WHERE "ci_sources_pipelines"."pipeline_id" = "ci_pipelines"."id"
AND "ci_sources_pipelines"."source_pipeline_id" = "base_and_descendants"."id"
AND "ci_sources_pipelines"."source_project_id" = "ci_sources_pipelines"."project_id")
)
SELECT "id" FROM "base_and_descendants" AS "ci_pipelines")
AND "ci_pipelines"."sha" != 'abc123'
AND ("ci_pipelines"."status" IN ('created','waiting_for_resource','preparing','pending','running','scheduled'))
AND (
NOT EXISTS (
SELECT "ci_builds".*
FROM "ci_builds"
INNER JOIN "ci_builds_metadata"
ON "ci_builds_metadata"."build_id" = "ci_builds"."id"
WHERE "ci_builds"."type" = 'Ci::Build'
AND (ci_builds.commit_id = ci_pipelines.id)
AND ("ci_builds"."status" IN ('running','success','failed'))
AND (ci_builds_metadata.id NOT IN (
SELECT "ci_builds_metadata"."id"
FROM "ci_builds_metadata"
WHERE (ci_builds_metadata.build_id = ci_builds.id)

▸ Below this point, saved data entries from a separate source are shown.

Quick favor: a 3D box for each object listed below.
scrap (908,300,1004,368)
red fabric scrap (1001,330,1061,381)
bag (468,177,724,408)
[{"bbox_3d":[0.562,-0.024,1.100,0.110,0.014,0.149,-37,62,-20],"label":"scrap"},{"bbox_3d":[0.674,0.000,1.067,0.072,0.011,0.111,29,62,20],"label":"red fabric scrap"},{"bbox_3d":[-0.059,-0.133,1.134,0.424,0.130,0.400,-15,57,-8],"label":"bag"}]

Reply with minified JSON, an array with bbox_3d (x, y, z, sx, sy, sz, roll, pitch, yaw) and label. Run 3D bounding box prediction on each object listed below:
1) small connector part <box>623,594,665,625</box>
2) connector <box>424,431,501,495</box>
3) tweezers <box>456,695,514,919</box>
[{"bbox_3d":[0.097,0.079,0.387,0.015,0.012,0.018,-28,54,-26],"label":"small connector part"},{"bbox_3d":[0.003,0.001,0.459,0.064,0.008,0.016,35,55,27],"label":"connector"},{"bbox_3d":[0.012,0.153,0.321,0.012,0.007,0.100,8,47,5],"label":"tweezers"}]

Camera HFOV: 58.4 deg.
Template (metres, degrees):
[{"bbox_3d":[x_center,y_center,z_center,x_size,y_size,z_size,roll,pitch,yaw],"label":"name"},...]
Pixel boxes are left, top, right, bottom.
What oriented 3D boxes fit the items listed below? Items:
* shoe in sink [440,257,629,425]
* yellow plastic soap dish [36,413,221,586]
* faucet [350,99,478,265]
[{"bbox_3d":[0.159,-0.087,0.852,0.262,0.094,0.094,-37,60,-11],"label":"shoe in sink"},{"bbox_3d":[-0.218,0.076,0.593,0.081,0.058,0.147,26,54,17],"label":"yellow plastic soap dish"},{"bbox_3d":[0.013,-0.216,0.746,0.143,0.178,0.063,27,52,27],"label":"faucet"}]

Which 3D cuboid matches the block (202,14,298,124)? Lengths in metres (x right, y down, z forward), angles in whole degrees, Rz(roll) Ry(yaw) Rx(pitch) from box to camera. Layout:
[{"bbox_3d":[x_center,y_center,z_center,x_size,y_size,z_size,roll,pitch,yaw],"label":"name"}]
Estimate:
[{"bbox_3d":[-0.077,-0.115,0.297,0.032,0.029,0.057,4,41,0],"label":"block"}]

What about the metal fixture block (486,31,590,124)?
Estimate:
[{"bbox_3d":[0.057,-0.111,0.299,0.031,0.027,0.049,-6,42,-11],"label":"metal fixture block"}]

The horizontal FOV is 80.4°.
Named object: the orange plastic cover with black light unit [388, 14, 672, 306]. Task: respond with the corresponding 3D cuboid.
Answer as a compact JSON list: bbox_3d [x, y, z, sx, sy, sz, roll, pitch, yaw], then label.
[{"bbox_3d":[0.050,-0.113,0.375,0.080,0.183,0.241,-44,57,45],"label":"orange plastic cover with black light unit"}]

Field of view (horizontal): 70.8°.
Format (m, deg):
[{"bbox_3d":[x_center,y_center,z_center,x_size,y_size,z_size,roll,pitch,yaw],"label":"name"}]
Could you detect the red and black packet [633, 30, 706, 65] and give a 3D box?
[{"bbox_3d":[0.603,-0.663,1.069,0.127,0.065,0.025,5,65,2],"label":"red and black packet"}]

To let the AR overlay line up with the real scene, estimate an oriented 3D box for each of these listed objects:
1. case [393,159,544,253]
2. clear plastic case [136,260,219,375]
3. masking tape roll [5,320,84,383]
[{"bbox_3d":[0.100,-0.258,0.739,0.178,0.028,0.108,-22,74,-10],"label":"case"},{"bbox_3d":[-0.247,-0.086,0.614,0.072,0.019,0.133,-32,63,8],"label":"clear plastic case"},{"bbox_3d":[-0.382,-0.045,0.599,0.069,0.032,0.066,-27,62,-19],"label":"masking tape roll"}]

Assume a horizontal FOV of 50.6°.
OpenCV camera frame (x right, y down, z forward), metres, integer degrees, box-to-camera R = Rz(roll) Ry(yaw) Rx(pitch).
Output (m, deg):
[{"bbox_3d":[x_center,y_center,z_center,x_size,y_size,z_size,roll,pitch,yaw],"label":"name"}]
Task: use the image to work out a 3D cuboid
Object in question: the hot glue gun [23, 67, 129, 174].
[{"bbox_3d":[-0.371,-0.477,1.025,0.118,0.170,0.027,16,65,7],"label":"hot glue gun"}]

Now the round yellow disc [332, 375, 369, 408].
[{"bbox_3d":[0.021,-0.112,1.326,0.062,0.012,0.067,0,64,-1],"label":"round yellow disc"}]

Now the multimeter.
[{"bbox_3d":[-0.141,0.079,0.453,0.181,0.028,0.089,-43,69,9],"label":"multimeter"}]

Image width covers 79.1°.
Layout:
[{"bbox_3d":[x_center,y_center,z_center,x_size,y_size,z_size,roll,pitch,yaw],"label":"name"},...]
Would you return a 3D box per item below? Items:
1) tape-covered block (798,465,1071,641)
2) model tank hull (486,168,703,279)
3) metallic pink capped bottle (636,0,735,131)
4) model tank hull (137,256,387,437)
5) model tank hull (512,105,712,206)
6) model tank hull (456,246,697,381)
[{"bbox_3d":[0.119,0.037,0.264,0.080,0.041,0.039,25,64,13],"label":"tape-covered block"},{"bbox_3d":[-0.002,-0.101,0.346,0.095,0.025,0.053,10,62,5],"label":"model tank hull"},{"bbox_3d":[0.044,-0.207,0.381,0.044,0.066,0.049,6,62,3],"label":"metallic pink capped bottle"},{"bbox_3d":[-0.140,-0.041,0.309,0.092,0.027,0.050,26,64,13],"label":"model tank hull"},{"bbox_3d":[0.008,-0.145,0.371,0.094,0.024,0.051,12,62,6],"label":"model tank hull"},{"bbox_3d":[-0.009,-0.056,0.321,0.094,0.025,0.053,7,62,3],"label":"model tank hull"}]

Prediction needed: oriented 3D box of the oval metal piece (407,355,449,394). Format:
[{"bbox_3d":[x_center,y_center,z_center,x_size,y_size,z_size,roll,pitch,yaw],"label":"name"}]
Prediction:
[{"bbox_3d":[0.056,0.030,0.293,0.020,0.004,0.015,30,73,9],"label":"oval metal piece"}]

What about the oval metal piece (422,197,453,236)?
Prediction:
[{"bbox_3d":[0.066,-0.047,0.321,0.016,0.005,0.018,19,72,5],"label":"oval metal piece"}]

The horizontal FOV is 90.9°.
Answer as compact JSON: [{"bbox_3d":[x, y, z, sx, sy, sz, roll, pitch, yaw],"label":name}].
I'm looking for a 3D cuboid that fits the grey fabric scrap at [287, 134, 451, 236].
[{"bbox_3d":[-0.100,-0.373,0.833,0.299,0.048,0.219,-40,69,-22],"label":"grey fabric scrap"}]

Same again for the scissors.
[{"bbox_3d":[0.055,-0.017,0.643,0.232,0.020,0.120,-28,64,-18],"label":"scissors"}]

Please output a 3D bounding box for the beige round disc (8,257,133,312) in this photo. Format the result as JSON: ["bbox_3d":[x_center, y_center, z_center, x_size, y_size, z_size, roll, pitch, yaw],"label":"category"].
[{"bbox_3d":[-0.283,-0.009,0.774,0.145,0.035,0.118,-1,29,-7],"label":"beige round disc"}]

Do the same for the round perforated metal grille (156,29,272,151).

AND "ci_builds_metadata"."interruptible" = TRUE)
)
)
)
ORDER BY "ci_pipelines"."id" ASC
LIMIT 1000
A query plan can be found here: https://explain.depesz.com/s/WREh#l15
We found that the following query seems to originate from here in CancelPendingPipelines
, which is called from Ci::CreatePipelineService
.
We have not identified a straight-forward solution for this. Please see gitlab-org/database-team/team-tasks#131 (comment 503034740) for discussion of changes we can apply to the data model to help this query.
Technical proposal
- limit the pipelines query to search only for pipelines created in the last week.
- split the query into two parts: load the pipelines and use their ids to find the ones that don't have started uninterruptible builds
Future considerations: move the canceling process async and use a read replica to find the pipelines.
More details: #321695 (comment 608300470)